Minggu, 09 Juni 2013

"She"

Sejak lahir, aku punya sahabat. Kami ditakdirkan untuk selalu bersama kapanpun dan dimanapun aku berada. Kami tumbuh bersama, belajar bersama, melakukan banyak hal bersama, bahkan menyukai orang yang sama. Tak pernah sekalipun terpisah. Dia yang menemaniku dikala susah maupun senang, dia-lah yang paling setia. Bahkan orangtuaku pun, menyebutku anak yang beruntung karena memiliki dia. Ya, mungkin dia memang anugrah terindah yang dikirimkan tuhan untuk menemani hidupku, karena tak semua orang yang bisa memiliki dia.

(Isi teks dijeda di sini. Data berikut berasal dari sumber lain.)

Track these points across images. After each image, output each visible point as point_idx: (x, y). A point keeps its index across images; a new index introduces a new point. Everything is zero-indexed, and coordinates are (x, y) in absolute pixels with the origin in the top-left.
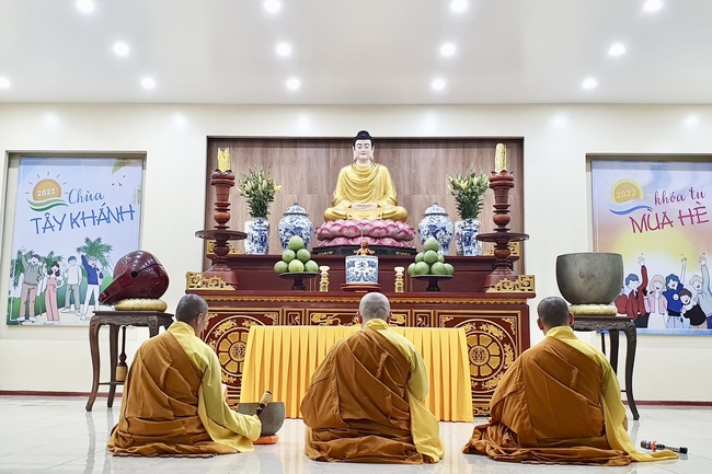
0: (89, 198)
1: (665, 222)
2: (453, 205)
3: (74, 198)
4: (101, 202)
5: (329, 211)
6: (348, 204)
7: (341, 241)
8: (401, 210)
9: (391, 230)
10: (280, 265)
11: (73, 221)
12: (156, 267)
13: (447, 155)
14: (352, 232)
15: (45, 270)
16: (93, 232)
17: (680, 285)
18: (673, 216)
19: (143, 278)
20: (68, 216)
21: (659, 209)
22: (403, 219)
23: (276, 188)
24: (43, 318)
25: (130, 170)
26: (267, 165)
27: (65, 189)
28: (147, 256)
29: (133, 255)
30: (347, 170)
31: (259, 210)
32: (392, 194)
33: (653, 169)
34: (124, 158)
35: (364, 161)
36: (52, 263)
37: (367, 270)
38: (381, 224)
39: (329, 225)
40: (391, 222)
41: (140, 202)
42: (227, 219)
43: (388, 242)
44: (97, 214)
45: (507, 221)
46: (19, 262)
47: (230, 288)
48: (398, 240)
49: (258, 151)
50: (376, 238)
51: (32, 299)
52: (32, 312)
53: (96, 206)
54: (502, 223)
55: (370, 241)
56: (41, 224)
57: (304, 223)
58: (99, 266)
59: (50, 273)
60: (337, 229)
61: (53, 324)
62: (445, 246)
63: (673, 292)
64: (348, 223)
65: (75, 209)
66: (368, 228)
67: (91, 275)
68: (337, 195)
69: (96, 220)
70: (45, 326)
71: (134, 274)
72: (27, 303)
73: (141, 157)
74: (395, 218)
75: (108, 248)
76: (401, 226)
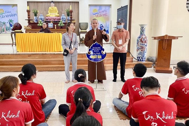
0: (9, 12)
1: (101, 16)
2: (66, 14)
3: (6, 12)
4: (11, 13)
5: (47, 15)
6: (50, 14)
7: (49, 20)
8: (58, 15)
9: (56, 18)
10: (38, 25)
11: (7, 16)
12: (20, 25)
13: (67, 4)
14: (50, 19)
15: (3, 25)
16: (11, 18)
17: (102, 26)
18: (102, 15)
19: (18, 27)
20: (6, 16)
21: (100, 14)
22: (59, 16)
23: (38, 11)
24: (4, 32)
25: (15, 7)
26: (38, 7)
27: (5, 11)
28: (18, 23)
29: (16, 23)
30: (50, 8)
31: (36, 15)
32: (57, 12)
33: (99, 7)
34: (14, 5)
35: (52, 6)
36: (4, 23)
37: (51, 25)
38: (55, 17)
39: (47, 17)
40: (56, 17)
41: (17, 13)
42: (30, 17)
43: (56, 20)
44: (10, 15)
45: (72, 18)
47: (31, 28)
48: (58, 20)
49: (36, 4)
50: (54, 20)
51: (2, 29)
52: (2, 31)
53: (10, 14)
54: (71, 18)
55: (53, 20)
56: (1, 17)
57: (43, 17)
58: (12, 24)
59: (4, 25)
60: (48, 18)
61: (6, 33)
62: (65, 21)
63: (101, 27)
64: (50, 17)
65: (7, 14)
66: (52, 18)
68: (49, 12)
69: (11, 16)
70: (5, 33)
71: (16, 26)
72: (1, 30)
73: (17, 5)
74: (57, 16)
75: (13, 21)
76: (58, 17)
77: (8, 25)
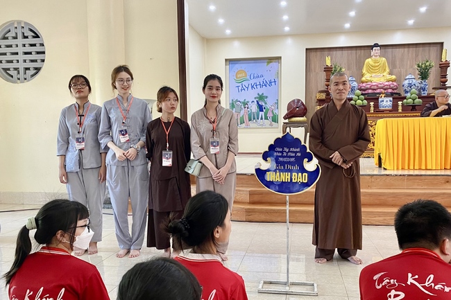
0: (258, 77)
3: (252, 77)
4: (263, 78)
5: (364, 79)
6: (370, 75)
7: (370, 91)
8: (394, 77)
11: (252, 87)
14: (375, 87)
15: (243, 107)
16: (260, 91)
20: (250, 85)
23: (343, 70)
24: (244, 125)
25: (273, 64)
27: (249, 74)
30: (369, 61)
34: (270, 60)
35: (376, 56)
36: (245, 104)
41: (278, 77)
44: (262, 83)
46: (233, 104)
51: (239, 118)
52: (239, 123)
53: (261, 80)
56: (240, 88)
58: (263, 104)
59: (245, 108)
60: (368, 86)
61: (247, 127)
65: (252, 82)
67: (261, 108)
68: (364, 71)
69: (261, 86)
70: (245, 128)
74: (391, 81)
75: (267, 97)
77: (254, 108)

Dalam beberapa hal, kami ini memiliki banyak kesamaan. Mulai dari cara berpikir, cara memahami orang, hobby, pelajaran yang dibenci, makanan favorit, dan tipe cowok yang disukai. Banyak sekali hal yang sama-sama kami sukai, ataupun sama-sama tidak kami sukai. Bedanya, aku tumbuh dan dewasa menjadi anak heboh dan cukup supel (kata orang sih). Sedangkan dia, tumbuh menjadi sosok yang pendiam dan tertutup. Dia tak pandai bercakap dengan orang lain. Hanya beberapa orang saja yang bisa mengenalinya dengan baik, itupun aku yang menjadi perantaranya. Sebegitu tergantungnya dia padaku. Dulu, aku masih bisa memahaminya. Iya, dulu, selagi ia tak banyak menuntut seperti sekarang.

Selama dua tahun ini, dia sedikit banyaknya berubah dari yang aku kenal dulu. Entahlah, semakin kesini dia semakin banyak mengeluh, mengomel, menuntut ini dan itu. Mulai dari persoalan organisasiku di kampus, atau dunia akademik, hingga persoalan aku dengan orang-orang sekelilingku. Membatasi kebebasanku, menghalangiku melakukan hal-hal yang aku sukai. Di depan orang lain ia bisa tenang dan tak berulah, tapi saat hanya ada aku dan dia, keluarlah sifat aslinya itu. Sungguh menipu. Untunglah masih ada beberapa orang yang bisa mengenali sifat aslinya itu, hingga beberapa kali aku dikuatkan untuk menghadapinya. Semakin kesini aku jadi semakin tak mengerti, entah maunya apa. Bukankah dia adalah anugrah?

Disaat ia mengeluh dan mengomel, aku masih bisa meladeninya dengan tenang. Tanpa bermuka kusam, tetap bersikap riang seperti biasanya. Disaat ia menuntutku, terkadang aku jengah juga dengannya. Hingga hariku bisa kacau dibuatnya, tugas-tugasku tertunda, dan banyak deadline yang terabaikan, hanya untuk memenuhi tuntutannya itu. Karena aku jengah, terkadang kamipun terjebak dalam pertengkaran hebat. Yang membuatku hanya bisa menangis sendirian diatas kasur. Yang terkadang membuatku berpikir bahwa kehadiran dia dalam hidupku adalah sebuah ketidakberuntungan. Yang terkadang membuatku ingin segera berpisah, tak mau lagi bersahabat dengannya. Tapi mau bagaimana lagi? Hidupku pun tergantung padanya. Sebelum aku mati, aku tak akan pernah bisa berpisah dari dia.

Namun belakangan ini aku mencoba melapangkan hati. Mencoba untuk dewasa menghadapinya sebagai takdir hidupku. Mencoba untuk tetap tersenyum ketika dia kembali mulai menuntut ini dan itu. Mendengarkannya dengan tenang, saat ia berbicara sesuatu yang sebenarnya tak kumengerti. Sakit? Tentu, sakitnya masih sama. Bagaimanapun persahabatan tanpa adanya saling pengertian itu menyakitkan. Menyiksa hidup dan sering membuatku menangis. Tapi setidaknya belakangan aku semakin kuat, bisa menerimanya dengan apa adanya. Walau aku sendiri masih mencari, apa alasan dibalik anugrah ini. Kenapa aku yang harus bersahabat dengannya, kenapa hanya aku? Mungkin, kelak, entah diusiaku yang keberapa. Aku akan semakin mengerti dia dan menemukan alasan dibalik kehadirannya.


#Siapa dia? dialah, yang selalu berdetak tanpa henti. Agar aku dapat tetap hidup menikmati kefanaan yang ada di dunia ini.